Implications on adoption
The additions described in this proposal require a new version of the standard library and runtime.
Future directions
Support PCRE's \K
Future work includes supporting PCRE's \K
, which resets the current produced match.
Alternatives considered
Fixed length lookbehind assertions only
Fixed-length lookbehind assertions are easier to implement and retrofit onto existing engines. Python only supports a single fixed-width concatenation sequence, PCRE2 additionally supports alternations of fixed-width concatenations, and Java additionally supports bounded quantifications within.
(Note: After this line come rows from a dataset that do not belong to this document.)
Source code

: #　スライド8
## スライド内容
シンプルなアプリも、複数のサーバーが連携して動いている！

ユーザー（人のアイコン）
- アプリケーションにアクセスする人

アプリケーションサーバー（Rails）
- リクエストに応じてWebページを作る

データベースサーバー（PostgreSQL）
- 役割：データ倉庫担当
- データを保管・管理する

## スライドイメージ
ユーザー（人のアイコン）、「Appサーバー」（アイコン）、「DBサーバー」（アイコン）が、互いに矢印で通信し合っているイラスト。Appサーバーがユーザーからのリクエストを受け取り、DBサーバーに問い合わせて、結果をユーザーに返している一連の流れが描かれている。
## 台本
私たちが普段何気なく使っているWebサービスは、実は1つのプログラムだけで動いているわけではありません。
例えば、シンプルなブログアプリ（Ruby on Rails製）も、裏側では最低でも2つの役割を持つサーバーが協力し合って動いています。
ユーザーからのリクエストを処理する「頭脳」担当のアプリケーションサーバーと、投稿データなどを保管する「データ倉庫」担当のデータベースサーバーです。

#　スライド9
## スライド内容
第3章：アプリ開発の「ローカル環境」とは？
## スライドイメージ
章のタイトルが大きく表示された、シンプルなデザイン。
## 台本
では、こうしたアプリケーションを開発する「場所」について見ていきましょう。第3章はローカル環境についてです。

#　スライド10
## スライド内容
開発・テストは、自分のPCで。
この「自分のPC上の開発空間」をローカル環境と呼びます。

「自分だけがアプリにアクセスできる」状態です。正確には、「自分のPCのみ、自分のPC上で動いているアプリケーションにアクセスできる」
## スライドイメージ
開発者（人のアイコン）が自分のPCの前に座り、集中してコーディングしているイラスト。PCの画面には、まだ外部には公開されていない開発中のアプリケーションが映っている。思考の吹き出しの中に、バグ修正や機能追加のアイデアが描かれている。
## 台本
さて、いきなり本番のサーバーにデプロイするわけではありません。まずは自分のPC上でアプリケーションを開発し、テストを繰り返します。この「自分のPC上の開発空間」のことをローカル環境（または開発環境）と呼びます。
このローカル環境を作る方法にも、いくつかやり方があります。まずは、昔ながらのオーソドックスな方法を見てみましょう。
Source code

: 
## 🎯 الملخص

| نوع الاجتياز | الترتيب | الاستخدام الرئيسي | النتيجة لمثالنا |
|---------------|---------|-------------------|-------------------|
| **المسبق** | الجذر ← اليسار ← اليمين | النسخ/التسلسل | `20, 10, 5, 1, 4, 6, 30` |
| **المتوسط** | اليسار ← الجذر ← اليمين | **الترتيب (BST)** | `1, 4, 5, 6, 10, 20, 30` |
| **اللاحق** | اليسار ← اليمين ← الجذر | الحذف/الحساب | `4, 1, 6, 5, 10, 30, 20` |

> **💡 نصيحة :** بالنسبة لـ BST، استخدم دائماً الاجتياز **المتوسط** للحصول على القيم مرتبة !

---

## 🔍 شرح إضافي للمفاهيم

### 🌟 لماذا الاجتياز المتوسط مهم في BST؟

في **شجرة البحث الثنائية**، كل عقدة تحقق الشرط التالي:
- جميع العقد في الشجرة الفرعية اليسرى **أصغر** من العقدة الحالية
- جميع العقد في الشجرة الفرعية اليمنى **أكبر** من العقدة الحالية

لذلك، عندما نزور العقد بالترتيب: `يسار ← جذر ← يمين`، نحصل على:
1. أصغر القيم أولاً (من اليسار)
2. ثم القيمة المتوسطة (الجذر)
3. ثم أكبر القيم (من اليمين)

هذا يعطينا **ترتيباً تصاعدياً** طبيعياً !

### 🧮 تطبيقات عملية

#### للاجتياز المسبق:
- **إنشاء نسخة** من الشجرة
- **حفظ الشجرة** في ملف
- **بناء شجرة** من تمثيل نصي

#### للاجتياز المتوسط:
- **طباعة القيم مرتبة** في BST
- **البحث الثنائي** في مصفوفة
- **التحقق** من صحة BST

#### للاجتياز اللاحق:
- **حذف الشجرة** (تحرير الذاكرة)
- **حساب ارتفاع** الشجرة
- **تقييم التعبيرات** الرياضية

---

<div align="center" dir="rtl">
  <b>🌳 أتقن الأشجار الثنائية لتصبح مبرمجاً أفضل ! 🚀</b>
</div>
However, this would limit Swift's expressivity compared to Javascript and .NET, as well as be insufficient for reverse matching API.
Using the word "last" in API names
Our proposed reverse matching APIs use the word "reverse" to denote the regex is running in reverse from the end of the string. An alternative name to firstReverseMatch
could be lastMatch
. We rejected lastMatch
because reverse matching doesn't necessarily produce the same match as str.matches(of: regex).last
.
Acknowledgments
cherrycoke, bjhomer, Simulacroton, and rnantes provided use cases and rationale for lookbehind assertions.